Military air strikes pound capital of Tigray territory

- By Cara Anna Cara Anna is an Associated Press writer.

NAIROBI, Kenya — Ethiopian military air strikes have hit the capital of the country’s Tigray region and killed at least three people, witnesses said Monday, returning the fighting abruptly to Mekele after several months of peace.

The air strikes came days after a new military offensive was opened against the Tigray forces who have been fighting Ethiopian and allied forces for nearly a year.

The state-owned Ethiopian Press Agency, citing the air force, reported that “communicat­ion towers and equipment” were attacked and that “utmost care was made to avoid civilian casualties.”

Mekele hasn’t seen fighting since late June, when the Tigray forces retook much of the region and Ethiopian troops withdrew. Since then, Ethiopia’s federal government has called all able citizens to crush the Tigray fighters who dominated the national government for 27 years before being sidelined by Prime Minister Abiy Ahmed. What began as a political dispute in Africa’s second-most populous country has now killed thousands.

One Mekele resident, Kindeya Gebrehiwot, told the Associated Press that a bustling market was bombed. Kindeya, a spokesman for the Tigray authoritie­s, asserted that many people were wounded. Another resident, speaking on condition of anonymity for fear of retaliatio­n, said the first strike occurred just outside the city and three children from the same family were killed. The resident said at least seven people were wounded in the second strike, which badly damaged a hotel.

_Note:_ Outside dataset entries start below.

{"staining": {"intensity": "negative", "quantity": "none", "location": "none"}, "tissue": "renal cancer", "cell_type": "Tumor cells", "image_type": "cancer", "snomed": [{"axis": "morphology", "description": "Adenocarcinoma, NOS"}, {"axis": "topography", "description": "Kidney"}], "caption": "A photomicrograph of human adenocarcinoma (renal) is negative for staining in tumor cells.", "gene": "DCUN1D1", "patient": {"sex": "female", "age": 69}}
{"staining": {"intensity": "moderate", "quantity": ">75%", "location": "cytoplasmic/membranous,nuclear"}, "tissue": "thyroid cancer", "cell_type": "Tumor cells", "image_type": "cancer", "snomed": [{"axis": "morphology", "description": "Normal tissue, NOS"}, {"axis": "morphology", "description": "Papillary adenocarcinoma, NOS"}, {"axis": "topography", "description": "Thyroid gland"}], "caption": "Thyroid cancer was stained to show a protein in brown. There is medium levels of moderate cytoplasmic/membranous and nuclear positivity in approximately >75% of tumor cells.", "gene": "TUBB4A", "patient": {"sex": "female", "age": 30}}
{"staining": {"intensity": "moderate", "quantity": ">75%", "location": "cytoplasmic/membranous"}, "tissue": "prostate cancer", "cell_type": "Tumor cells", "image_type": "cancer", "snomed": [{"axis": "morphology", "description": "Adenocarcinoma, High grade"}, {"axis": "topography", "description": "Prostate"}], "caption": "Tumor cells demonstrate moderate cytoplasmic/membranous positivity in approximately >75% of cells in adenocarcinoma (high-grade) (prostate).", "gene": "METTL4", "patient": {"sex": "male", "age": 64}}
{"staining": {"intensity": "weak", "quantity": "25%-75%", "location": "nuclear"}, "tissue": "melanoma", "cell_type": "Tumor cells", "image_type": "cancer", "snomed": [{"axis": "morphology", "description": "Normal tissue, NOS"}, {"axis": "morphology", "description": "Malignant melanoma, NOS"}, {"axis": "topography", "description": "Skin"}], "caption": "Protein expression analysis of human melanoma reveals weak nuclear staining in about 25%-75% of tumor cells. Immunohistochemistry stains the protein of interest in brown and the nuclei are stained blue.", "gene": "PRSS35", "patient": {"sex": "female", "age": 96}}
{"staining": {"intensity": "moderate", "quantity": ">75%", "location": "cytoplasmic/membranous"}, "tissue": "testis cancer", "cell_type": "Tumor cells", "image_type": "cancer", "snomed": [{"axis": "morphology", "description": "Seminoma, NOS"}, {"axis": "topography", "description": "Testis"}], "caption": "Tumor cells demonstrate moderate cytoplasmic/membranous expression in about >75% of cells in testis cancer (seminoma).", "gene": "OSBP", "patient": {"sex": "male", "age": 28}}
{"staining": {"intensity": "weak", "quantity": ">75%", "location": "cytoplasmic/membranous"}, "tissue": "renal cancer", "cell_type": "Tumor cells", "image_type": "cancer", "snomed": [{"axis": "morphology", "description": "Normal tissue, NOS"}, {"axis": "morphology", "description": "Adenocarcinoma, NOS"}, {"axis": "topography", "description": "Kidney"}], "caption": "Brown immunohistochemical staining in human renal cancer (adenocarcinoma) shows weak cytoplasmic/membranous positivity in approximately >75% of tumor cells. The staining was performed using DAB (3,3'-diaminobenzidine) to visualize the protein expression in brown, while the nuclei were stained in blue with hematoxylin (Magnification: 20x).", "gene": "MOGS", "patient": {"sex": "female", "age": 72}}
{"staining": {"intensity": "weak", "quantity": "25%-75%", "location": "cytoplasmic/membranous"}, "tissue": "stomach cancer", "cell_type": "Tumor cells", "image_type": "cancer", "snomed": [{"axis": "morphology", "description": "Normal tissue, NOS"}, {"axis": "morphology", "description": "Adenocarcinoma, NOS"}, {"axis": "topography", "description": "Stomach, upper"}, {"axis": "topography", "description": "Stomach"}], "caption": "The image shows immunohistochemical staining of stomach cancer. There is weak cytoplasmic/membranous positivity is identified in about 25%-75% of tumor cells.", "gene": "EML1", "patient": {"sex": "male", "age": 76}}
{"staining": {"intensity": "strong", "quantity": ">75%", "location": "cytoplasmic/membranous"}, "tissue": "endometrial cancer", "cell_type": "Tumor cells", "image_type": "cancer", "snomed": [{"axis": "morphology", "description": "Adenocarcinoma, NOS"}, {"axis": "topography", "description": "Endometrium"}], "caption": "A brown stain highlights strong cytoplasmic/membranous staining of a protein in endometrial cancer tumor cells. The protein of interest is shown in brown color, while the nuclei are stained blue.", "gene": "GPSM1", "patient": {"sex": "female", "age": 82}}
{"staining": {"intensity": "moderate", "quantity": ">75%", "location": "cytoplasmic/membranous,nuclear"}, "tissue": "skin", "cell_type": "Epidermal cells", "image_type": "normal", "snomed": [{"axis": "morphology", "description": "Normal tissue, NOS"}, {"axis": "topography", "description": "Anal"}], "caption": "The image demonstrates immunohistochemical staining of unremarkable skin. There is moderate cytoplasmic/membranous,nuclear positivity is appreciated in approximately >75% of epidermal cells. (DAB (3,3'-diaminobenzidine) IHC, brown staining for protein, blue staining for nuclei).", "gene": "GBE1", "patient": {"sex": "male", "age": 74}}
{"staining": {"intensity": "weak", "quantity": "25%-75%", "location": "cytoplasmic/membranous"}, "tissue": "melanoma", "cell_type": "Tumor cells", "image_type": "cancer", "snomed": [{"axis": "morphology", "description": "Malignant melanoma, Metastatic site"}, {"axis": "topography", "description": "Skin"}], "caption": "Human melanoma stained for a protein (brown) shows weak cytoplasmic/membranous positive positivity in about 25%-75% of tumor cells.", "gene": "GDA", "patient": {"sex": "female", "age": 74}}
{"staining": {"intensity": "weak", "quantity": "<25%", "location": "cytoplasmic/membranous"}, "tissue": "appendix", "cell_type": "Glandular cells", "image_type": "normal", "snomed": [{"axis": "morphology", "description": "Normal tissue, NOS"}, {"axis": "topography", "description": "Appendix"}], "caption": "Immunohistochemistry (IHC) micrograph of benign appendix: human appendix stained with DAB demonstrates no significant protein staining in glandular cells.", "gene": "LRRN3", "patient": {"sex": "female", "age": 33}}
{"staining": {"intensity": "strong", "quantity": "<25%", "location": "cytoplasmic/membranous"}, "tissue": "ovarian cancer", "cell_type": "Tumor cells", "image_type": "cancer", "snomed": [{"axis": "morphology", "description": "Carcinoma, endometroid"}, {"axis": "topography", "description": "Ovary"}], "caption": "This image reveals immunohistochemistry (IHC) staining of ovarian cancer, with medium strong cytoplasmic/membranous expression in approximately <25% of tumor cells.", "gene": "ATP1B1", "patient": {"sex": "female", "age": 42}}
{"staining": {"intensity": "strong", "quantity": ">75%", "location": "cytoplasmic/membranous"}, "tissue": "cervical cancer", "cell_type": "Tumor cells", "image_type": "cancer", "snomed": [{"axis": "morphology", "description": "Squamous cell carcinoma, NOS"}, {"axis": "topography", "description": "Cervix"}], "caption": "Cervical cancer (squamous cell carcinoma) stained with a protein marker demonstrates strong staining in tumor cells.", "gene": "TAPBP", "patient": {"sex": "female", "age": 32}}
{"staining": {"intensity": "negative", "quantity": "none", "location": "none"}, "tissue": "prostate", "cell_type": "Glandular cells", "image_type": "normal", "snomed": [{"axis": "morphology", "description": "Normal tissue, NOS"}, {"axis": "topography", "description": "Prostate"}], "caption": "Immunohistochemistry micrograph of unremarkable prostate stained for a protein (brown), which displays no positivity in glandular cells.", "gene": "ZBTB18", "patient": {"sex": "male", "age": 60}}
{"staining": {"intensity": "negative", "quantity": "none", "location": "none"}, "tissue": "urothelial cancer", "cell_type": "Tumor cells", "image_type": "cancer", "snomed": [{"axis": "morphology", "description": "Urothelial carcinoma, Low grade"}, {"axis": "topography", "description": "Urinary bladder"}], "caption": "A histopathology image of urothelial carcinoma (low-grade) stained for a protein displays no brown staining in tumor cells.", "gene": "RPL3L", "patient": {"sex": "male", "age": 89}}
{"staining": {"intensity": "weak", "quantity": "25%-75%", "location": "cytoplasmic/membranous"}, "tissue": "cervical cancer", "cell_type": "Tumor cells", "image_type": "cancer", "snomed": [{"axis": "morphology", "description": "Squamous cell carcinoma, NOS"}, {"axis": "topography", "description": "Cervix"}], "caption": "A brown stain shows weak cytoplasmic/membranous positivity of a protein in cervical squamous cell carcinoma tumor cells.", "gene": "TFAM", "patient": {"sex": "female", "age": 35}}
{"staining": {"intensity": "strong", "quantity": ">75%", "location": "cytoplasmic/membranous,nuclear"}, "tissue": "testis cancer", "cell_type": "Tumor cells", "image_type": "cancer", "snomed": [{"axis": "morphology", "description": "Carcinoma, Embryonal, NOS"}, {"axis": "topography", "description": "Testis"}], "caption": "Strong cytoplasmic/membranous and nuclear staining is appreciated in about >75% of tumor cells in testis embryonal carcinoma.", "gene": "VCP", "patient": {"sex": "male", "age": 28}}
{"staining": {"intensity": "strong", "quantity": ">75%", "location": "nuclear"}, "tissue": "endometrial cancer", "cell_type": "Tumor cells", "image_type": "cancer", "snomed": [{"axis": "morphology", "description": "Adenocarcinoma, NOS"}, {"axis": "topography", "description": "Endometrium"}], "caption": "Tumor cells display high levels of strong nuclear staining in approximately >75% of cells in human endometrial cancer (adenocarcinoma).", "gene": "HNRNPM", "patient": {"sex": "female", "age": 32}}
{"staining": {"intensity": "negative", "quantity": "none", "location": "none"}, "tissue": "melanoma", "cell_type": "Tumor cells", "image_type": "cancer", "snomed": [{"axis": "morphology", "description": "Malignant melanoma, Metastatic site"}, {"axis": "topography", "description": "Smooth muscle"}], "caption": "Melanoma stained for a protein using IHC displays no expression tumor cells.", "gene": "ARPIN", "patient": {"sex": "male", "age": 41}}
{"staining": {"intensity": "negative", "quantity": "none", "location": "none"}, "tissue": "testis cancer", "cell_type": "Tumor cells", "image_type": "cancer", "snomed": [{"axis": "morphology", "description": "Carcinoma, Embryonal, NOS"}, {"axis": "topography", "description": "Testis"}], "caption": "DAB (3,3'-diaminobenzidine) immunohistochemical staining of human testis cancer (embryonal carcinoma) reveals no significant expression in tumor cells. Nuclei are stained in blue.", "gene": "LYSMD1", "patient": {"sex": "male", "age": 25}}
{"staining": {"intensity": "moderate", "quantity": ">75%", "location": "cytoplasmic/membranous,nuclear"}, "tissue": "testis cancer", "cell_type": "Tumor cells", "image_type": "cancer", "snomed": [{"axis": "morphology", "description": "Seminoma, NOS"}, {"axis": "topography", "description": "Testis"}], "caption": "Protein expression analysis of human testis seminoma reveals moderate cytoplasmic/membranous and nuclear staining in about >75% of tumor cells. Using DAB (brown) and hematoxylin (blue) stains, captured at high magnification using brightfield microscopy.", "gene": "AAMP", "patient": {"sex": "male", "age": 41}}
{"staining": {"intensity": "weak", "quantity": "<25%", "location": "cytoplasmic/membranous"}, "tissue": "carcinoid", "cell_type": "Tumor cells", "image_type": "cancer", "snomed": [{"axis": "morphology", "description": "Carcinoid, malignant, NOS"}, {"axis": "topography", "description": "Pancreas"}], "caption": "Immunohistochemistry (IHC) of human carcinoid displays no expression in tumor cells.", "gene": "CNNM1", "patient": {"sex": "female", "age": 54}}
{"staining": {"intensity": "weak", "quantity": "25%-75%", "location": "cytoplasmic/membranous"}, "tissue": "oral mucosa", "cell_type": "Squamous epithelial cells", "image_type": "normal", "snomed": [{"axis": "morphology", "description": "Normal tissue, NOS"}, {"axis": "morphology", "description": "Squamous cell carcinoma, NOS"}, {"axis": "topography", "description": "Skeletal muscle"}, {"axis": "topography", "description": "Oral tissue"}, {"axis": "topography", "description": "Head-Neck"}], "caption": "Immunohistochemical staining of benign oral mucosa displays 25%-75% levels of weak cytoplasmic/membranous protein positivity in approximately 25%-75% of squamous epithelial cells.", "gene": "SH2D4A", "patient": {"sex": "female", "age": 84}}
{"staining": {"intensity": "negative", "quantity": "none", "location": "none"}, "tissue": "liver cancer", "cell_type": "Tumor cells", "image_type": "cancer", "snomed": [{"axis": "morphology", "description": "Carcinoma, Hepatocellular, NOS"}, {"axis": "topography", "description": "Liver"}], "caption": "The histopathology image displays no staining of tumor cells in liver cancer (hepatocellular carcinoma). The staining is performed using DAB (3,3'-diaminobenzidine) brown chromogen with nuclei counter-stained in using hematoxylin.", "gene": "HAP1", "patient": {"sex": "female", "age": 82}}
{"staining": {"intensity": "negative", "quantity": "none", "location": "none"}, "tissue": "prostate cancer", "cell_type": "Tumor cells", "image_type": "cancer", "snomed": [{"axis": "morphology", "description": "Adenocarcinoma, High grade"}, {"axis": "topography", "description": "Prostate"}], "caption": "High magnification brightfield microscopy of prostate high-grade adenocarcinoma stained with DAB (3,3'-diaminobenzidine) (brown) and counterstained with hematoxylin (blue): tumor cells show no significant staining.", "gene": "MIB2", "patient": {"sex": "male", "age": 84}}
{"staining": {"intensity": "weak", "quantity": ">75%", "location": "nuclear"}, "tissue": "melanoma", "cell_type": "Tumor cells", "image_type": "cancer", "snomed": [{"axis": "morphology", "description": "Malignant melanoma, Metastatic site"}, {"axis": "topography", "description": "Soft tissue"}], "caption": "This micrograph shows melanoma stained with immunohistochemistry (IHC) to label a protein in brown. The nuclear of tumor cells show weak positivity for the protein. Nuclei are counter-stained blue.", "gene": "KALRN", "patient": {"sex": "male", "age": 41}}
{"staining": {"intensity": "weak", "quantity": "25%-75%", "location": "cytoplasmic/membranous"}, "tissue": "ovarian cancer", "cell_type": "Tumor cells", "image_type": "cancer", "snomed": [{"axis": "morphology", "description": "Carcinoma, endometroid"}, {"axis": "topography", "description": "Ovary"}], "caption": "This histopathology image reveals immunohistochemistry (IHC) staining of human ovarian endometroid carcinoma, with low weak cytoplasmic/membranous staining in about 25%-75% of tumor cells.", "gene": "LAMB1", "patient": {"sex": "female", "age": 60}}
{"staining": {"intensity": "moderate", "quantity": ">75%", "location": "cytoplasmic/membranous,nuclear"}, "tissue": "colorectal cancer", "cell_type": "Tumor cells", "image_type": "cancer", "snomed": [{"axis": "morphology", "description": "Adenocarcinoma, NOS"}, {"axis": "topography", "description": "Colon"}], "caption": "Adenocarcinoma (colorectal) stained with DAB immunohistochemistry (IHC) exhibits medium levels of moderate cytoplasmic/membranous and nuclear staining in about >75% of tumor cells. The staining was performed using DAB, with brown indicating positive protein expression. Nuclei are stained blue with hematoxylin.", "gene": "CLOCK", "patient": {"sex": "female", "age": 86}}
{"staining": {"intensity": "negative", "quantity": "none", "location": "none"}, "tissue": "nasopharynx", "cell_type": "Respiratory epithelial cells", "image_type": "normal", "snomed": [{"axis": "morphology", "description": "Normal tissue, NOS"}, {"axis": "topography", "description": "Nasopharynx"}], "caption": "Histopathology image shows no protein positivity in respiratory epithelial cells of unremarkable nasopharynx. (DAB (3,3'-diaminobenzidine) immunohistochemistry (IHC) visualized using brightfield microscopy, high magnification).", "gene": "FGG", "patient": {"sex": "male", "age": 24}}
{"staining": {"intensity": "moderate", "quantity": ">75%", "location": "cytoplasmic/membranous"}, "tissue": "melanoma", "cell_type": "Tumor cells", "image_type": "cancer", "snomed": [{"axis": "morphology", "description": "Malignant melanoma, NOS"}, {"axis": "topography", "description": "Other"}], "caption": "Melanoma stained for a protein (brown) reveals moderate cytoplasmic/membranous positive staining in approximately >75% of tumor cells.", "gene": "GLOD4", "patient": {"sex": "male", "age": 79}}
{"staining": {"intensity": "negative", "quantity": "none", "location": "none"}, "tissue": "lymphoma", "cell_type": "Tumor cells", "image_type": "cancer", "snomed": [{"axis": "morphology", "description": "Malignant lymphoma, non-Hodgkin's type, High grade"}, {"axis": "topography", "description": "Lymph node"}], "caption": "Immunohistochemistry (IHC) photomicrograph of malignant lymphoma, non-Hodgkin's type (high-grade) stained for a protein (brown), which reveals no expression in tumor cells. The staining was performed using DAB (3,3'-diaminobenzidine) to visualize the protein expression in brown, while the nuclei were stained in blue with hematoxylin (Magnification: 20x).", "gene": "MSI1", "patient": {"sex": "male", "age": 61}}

The Tigray forces have said they are trying to pressure Ethiopia’s government to lift a deadly blockade imposed on the Tigray region since the dramatic turn in the war in June. But witnesses in the Amhara region have alleged door-to-door killings and other atrocities against civilians by the Tigray fighters — an echo of the atrocities that Tigrayans reported at the hands of Ethiopian forces earlier in the war.